What is the issue?
- The government recently sent back the SC collegium's recommendation on judges appointment.
- It has raised concerns on the propriety of the Centre to hold back names from the collegium’s list.
What is the ongoing tussle?
- The SC collegium recommended a list of names to be elevated as Judges of SC.
- Justice K.M. Joseph and senior advocate Indu Malhotra were recommended together.
- Justice K M Joseph is currently the Chief Justice of Uttarakhand High Court.
- The government however approved only Indu Malhotra’s name.
- It however returned Justice K.M. Joseph’s name for reconsideration.
- This too was done more than 3 months after the Collegium had approved them.
- The collegium recently decided to reiterate its recommendation to elevate Justice K M Joseph as SC judge.
- When reiterated unanimously, the Centre is bound to act on the collegium resolution.
- This is as per the law laid down by the SC in the Third Judges Case of 1998.
What are the concerns?
- Power - The government’s decision to send back the collegium’s recommendation was unprecedented.
- It is suspected to have been influenced by some political considerations. Click here to know more.
- The executive power of the Centre holding back names from the collegium’s list needs a reassessment.
- Seniority - The Centre has selectively approved some names from a batch of recommendations.
- It could make a difference to the seniority of the judges concerned.
- Notably, seniority is the sole consideration for appointment of the Chief Justice as well as membership of the collegium.

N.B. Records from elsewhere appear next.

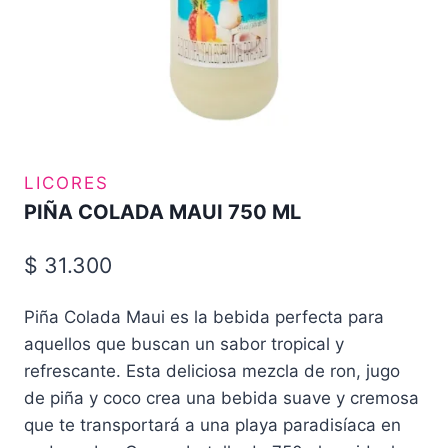
LICORES
PIÑA COLADA MAUI 750 ML
$
31.300
Piña Colada Maui es la bebida perfecta para
aquellos que buscan un sabor tropical y
refrescante. Esta deliciosa mezcla de ron, jugo
de piña y coco crea una bebida suave y cremosa
que te transportará a una playa paradisíaca en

- Delay - Justice K M Joseph's name would only be part of the collegium's next set of recommendations.
- This would include proposals to elevate the Chief Justices of some more high courts.
- The collegium seems to address the Centre's concern on fair representation to all high courts.

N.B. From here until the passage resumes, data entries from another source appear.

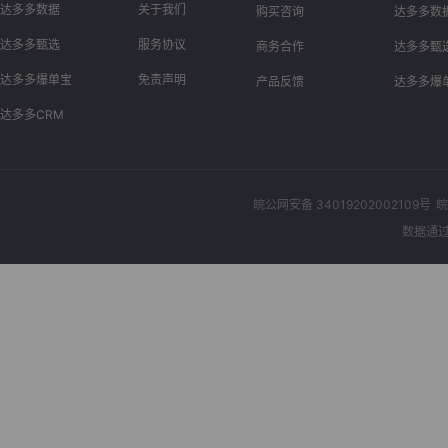
达多多数据
关于我们
购买咨询
达多多数
达多多甄选
服务协议
商务合作
达多多甄
达多多爆单宝
免责声明
产品反馈
达多多爆
达多多CRM
皖公网安备 34019202002109号
皖
数据通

- However, it remains a concern why collegium did not send its reiteration to the Centre immediately.
What lies ahead?
- The unanimous reiteration of the collegium may end the current controversy.

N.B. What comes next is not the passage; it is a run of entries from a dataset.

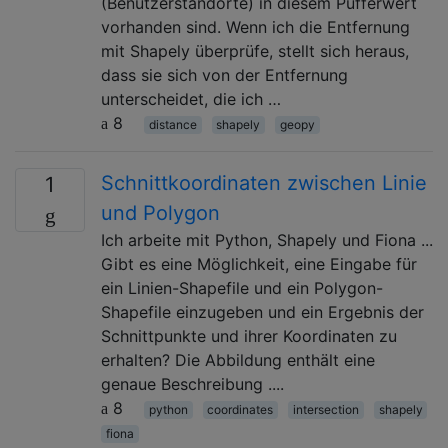
(Benutzerstandorte) in diesem Pufferwert
vorhanden sind. Wenn ich die Entfernung
mit Shapely überprüfe, stellt sich heraus,
dass sie sich von der Entfernung
unterscheidet, die ich …
8
distance
shapely
geopy
Schnittkoordinaten zwischen Linie
1
und Polygon
Ich arbeite mit Python, Shapely und Fiona ...
Gibt es eine Möglichkeit, eine Eingabe für
ein Linien-Shapefile und ein Polygon-
Shapefile einzugeben und ein Ergebnis der
Schnittpunkte und ihrer Koordinaten zu
erhalten? Die Abbildung enthält eine
genaue Beschreibung ....
8
python
coordinates
intersection
shapely
fiona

- However, the larger issue of differences between the judiciary and the executive needs attention.
- In a judge-recommended system of appointments differences over particular candidates cannot be avoided.
- But it should be possible for the two sides to minimise these differences and act expeditiously.
- The onus is more on the government of the day.
- It should resist from blocking the appointment of anyone whom the judges themselves have found fit and deserving.
- The present consultative process in appointments should not be hampered by executive stubbornness.